The Ferté Alais airshow is quintessentially French. Each day the show takes a two-hour break so that everyone can enjoy lunch-red wine, sandwiches on baguettes. And the show's announcer, Bernard Chabbert, provides commentary with a touch of lyricism. As three Stampe S.V.4s-1940s Belgian aerobatic aircraft-take to the cloudy sky, he declares, "These aircraft do not fly, they dance." When two World War II aircraft, a Morane-Saulnier 406 and a German Messerschmitt Bf 109, fly, Chabbert laments the loss of the French to the Germans during the 1940 Battle of France. The crowd is nearly silent as he points out that the French were sorely outmatched by their German counterparts, who were, nevertheless, just as young and scared as the French were.
Jean Salis flies a World War II Fieseler 156 Storch German reconnaissance aircraft, which Chabbert describes as floating on the air like a lazy grasshopper. The Storch is followed, incongruously, by an enormous Junkers Ju 52, which the Germans flew as both transports and bombers during the war. The Junkers manages to lumber into the sky without getting mired in the boggy grass.
Sunshine finally breaks through, and more and more aircraft line up to make demonstration flights. World War I aircraft stage dogfights, and World
War II craft reenact key moments in combat, complete with flaming bombs and low-flying P-51s. Toward the end of the show, the Mirage 2000 returns, this time looping and rolling to the Top Gun soundtrack. That display is followed by the quieter but impressive aerobatics of the Breitling Jet Team, flying six Czechoslovakian L-39 Albatros cold war trainers.
Belying the fighter pilot stereotype, the jet pilots at the show openly admire their elders and their airplanes. The 36-year-old Mirage 2000 pilot, a captain in the French air force, says that when he retires, he hopes to buy an old airplane and fly it around at shows like the guys at La Ferté Alais.
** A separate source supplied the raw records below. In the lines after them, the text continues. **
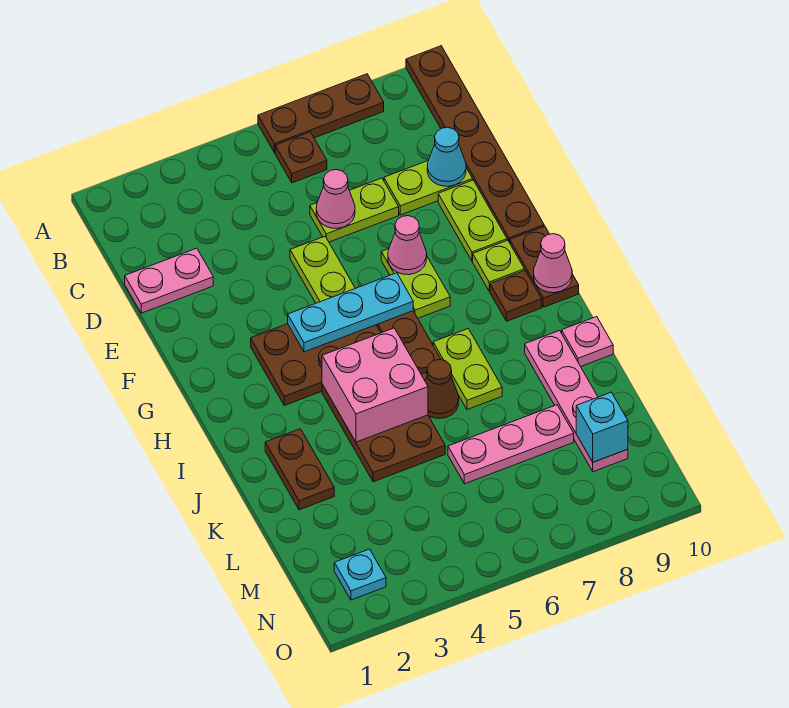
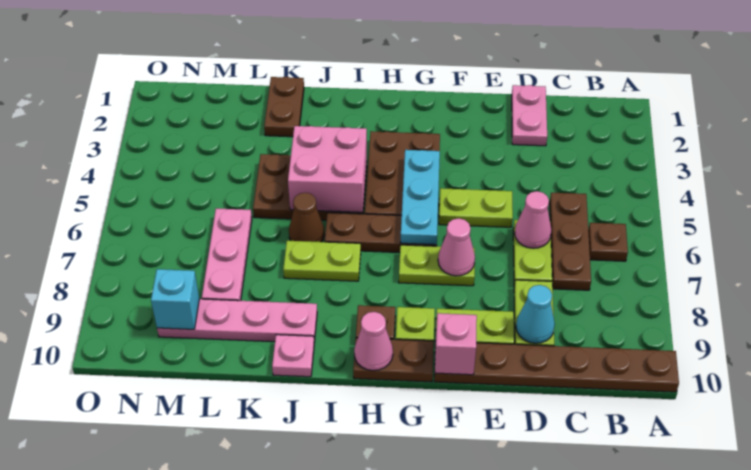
brown 1x3 plate [258,74,384,153] -> brown 1x3 plate moved to [550,193,591,290]
none -> pink 1x1 brick [435,313,477,375]
brown 1x2 plate [265,429,334,510] -> brown 1x2 plate turned to [264,77,304,137]
cyan 1x1 plate [334,549,386,600] -> none

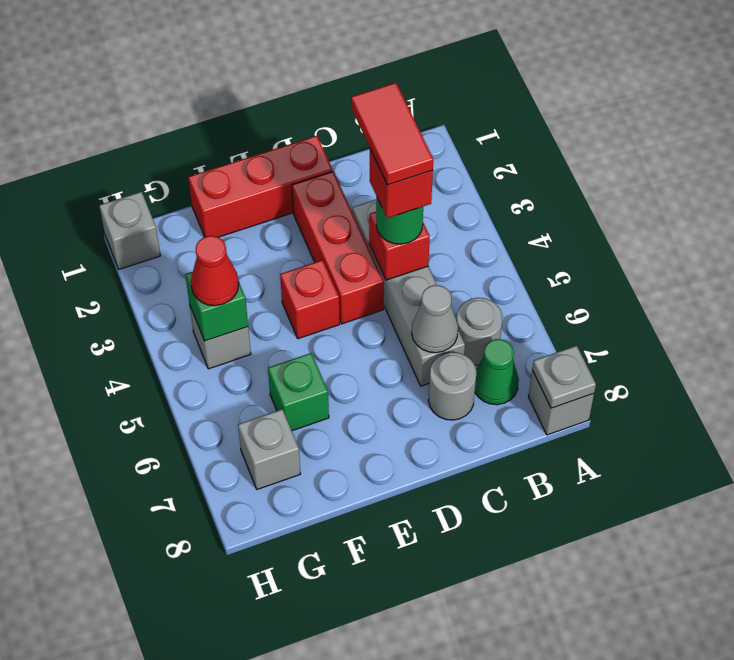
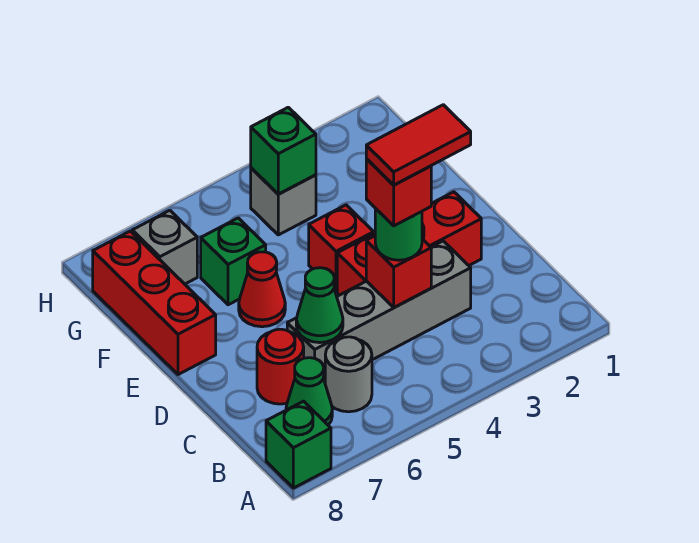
grey 1x1 brick [529,370,594,435] -> green 1x1 brick [266,401,331,488]
grey 1x1 plate [532,346,596,408] -> none
grey 1x1 cone [412,285,458,353] -> green 1x1 cone [296,268,343,343]
grey 1x1 round brick [428,352,477,420] -> red 1x1 round brick [257,329,304,404]
red 1x3 brick [188,136,333,237] -> red 1x3 brick moved to [93,231,216,375]
red 1x1 cone [191,236,239,306] -> red 1x1 cone moved to [239,252,285,327]
grey 1x1 brick [99,192,160,269] -> none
Despite the undercurrents of purism, the show has a spirit of openness and curiosity about the aircraft of other eras, other nations. Chabbert, the announcer, gets in a dig at what he perceives is a more narrow-minded aviation culture, commenting: "The Americans don't always honor the beauty of airplanes other than their own." Is he right, or just being French? Here at Cerny, the hope is that one day more Blériots and SPADs will fly at airshows in the States-or at least putter happily along the airfields there.